Kraft of course is remembered for making jobs promises during the Cadbury deal before swiftly reneging on them, with job cuts and an end to paying tax in the UK. A slap on the wrist ensued from the Takeover Panel.
Last year, in a speech which launched her bid to secure the Tory leadership, Theresa May referenced the Astra Zeneca and Cadbury cases:
A proper industrial strategy wouldn’t automatically stop the sale of British firms to foreign ones, but it should be capable of stepping in to defend a sector that is as important as pharmaceuticals is to Britain.

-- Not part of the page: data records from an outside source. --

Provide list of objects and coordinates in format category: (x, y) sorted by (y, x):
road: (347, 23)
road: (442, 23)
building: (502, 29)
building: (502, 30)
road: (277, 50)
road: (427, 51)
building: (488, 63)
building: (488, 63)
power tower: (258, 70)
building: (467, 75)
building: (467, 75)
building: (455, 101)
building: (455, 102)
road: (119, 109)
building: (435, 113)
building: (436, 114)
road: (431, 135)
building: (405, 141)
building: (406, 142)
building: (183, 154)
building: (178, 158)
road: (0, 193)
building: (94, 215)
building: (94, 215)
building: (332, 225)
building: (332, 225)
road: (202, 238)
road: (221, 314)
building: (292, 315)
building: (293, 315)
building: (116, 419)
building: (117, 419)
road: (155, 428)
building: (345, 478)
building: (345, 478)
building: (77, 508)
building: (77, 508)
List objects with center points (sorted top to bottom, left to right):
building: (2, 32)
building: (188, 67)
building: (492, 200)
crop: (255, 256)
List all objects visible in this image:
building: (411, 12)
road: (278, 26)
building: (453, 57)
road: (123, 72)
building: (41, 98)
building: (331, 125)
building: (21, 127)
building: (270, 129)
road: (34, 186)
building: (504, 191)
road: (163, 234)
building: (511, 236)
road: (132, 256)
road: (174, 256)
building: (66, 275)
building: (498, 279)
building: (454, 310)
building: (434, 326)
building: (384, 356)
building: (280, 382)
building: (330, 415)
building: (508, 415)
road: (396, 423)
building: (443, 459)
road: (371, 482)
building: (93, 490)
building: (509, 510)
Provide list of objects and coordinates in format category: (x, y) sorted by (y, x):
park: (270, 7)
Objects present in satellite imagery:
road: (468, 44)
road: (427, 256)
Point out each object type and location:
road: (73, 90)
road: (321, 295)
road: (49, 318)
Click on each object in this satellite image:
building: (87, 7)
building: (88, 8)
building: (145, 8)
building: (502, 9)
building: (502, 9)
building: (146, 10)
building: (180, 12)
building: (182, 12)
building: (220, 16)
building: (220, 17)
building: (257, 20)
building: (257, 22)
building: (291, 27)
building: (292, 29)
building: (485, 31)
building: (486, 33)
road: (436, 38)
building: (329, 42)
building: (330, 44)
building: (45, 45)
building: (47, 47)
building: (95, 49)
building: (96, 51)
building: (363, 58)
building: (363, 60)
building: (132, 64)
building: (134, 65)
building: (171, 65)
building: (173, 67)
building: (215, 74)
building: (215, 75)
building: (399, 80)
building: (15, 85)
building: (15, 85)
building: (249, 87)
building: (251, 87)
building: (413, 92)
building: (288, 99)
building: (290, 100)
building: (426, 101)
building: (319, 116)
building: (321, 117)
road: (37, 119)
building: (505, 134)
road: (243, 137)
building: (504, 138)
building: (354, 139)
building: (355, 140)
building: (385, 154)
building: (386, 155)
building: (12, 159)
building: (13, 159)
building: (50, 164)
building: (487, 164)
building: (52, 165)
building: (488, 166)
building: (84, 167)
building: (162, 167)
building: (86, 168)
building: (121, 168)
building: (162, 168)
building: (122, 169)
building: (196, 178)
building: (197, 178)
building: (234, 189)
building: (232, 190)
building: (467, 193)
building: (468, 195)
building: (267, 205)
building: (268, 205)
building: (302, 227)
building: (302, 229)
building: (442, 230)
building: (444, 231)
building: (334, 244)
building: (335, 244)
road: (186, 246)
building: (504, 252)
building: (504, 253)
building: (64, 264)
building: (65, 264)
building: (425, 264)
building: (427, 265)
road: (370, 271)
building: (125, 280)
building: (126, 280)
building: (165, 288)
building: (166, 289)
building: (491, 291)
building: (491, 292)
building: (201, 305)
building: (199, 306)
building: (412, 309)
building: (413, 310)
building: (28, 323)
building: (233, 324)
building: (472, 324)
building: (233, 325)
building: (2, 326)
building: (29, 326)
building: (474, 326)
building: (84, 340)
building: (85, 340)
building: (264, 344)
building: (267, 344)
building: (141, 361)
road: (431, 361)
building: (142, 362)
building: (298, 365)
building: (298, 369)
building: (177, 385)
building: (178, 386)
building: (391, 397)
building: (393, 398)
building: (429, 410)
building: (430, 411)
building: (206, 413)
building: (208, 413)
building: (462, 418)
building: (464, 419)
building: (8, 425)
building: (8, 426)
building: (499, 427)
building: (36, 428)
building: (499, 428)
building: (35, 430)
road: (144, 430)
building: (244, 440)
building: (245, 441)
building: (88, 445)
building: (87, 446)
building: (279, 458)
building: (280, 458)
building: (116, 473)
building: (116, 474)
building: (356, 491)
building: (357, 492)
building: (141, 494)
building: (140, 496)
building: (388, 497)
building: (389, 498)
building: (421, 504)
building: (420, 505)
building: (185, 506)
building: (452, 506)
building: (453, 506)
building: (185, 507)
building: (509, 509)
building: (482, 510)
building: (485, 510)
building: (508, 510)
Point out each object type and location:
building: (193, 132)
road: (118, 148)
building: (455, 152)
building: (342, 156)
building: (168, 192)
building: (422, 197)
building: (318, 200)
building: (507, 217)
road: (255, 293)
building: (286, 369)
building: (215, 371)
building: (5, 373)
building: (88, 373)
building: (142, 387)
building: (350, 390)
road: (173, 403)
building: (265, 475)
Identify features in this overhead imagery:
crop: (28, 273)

May was right. There shouldn’t be an automatic barrier to takeovers as some bring benefits – think of Tata’s careful stewardship of Jaguar Land Rover. However, at the moment there is very limited scope for the UK government to intervene.
This, and post Brexit currency moves, leaves UK firms vulnerable to takeovers, and this can force them to focus on short-term profitability. As a Policy Network report has highlighted, takeovers in the UK are more common, more likely to be hostile and more likely to go ahead than in any other major economy. It suggests that a significant proportion of takeover activity is not beneficial to the creation of long-term shareholder value, the industrial base, the national economy or to society as a whole.
Indeed, most big takeovers fail, as many academic studies show. So some sort of balance is needed when it comes to takeover policy.
And that’s why it was such a curious decision to leave takeovers out of the industrial strategy green paper. Maybe the UK’s financial sector earns too much from mergers and acquisition fees for the government to try to make takeovers harder – in the Kraft–Cadbury case those fees were thought to have run into several hundred million pounds.
To be fair, Unilever’s ice creams, spreads and soaps may not be seen as strategic technological assets that must be protected, like the pharmaceutical science base. But this is nevertheless a big firm, which employs lots of workers and takes corporate social responsibility seriously.
And, like Cadbury before its takeover, Unilever is a successful firm that has performed well and paid decent dividends. Its share price has risen by 70% since 2010, even before the bid. This is hardly a poorly performing company in need of takeover to insert a new management team to turn things around. Rather, Kraft Heinz probably thought they could get it on the cheap – that post-Brexit-vote depreciation of sterling makes UK assets appealing to foreign buyers. They could then pile their new acquisition with debt and cut costs.
To prevent this kind of poaching, particularly in the white heat of Brexit uncertainty and a weak pound, the government could usefully look at four broad areas when re-examining takeover policy.
First, there should be reforms to the tax system and financial system to encourage longer-term commitment by shareholders. A tapered capital gains tax would act to reward long-term investors while discouraging hedge funds and other speculators trying to make a quick profit from a takeover.
Broader corporate governance changes could also be brought in, such as limiting voting rights in takeover situations until a shareholder had held shares for a year or more. And amendments to the Takeover Code could be used to give greater protection to defending firms. That might include “raising the bar” on obtaining control in takeover situations (to 60% rather than the current 50.1% perhaps).
Perhaps most fundamentally, the government could reintroduce a Public Interest Test which was largely scrapped in the 2002 Enterprise Act. That could enable an independent body to examine the public interest impact of takeovers above certain thresholds. Effectively, this would at least enable a block to be made in large takeover cases which are not deemed in the public interest.
Together, these measures could have been enough to help Cadbury see off Kraft back in 2010. More broadly, they would throw some sand in the wheels of an inefficient and costly takeover machine just as currency fluctuations make British firms look attractive to acquisitive eyes.